As an illustration of the last point it is well-known that the same high level process of the lysis/lysogeny decision in lambda bacteriophage infecting an E. coli cell can be specified using different low-level formalisms, each producing unique results contradicting the others.

The assessment step of the modeling process is usually conducted by slow and painful parameter tinkering , upon which some artificial integrators and rate constants are added to fit the model to the experimental data without any clue as to what meanings these integrators could have biologically speaking.

Two complementary approaches are necessary for model validation. The first is the validation from the computer science point of view, and is mainly based on intrinsic criteria. The second is the external validation, and in our case requires confirmation of model predictions by biological experiments.
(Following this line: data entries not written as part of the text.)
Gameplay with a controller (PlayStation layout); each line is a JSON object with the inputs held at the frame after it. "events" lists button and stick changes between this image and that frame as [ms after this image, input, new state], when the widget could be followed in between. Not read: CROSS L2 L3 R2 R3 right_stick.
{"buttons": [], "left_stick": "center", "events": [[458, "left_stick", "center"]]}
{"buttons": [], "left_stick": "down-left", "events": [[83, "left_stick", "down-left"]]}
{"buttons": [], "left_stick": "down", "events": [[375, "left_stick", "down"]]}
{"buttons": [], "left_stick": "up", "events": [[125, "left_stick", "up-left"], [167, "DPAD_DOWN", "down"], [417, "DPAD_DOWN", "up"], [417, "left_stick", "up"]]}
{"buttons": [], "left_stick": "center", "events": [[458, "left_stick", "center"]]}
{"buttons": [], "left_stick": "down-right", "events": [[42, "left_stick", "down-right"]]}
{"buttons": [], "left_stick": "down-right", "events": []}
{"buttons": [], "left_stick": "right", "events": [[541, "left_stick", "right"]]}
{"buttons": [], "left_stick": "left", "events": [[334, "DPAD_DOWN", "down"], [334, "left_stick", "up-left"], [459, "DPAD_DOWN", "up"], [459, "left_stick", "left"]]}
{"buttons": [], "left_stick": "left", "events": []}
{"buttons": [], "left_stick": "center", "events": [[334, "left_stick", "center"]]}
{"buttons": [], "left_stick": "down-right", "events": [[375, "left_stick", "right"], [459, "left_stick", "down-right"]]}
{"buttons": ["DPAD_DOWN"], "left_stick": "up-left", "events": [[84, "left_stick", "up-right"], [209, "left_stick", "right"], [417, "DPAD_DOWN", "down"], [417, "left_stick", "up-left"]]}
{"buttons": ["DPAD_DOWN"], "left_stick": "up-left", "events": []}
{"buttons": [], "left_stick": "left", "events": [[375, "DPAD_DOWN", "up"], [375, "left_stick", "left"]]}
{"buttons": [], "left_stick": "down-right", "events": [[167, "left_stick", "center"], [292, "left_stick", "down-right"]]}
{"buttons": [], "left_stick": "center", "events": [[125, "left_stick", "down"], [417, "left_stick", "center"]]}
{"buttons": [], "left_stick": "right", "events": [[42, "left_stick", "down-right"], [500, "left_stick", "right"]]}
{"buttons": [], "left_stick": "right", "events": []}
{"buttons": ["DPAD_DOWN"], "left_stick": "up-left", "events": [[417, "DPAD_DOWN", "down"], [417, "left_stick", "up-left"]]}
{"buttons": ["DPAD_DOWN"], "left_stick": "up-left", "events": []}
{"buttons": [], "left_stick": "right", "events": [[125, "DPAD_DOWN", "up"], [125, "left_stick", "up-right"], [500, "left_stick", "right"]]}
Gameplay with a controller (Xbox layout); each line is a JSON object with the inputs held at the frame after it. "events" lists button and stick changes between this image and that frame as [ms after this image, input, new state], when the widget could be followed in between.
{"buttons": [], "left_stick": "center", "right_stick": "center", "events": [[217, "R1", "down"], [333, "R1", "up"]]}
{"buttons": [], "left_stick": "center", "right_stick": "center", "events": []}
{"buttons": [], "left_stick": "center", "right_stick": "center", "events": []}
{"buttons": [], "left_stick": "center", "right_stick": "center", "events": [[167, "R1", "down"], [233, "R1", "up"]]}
In addition to classic measures such as indexes of cluster validity, our use of instrinsic criteria in comparative genomics depends on treatment of the organism as a system. We define coherency rules for predictions that take into account essential genes, requirements for connectivity in biochemical pathways, and, in the case of genome rearrangements, biological rules for genome construction. These rules are defined at appropriate levels in each application.

Experimental validation is made possible by collaboration with partner laboratories in the biological sciences.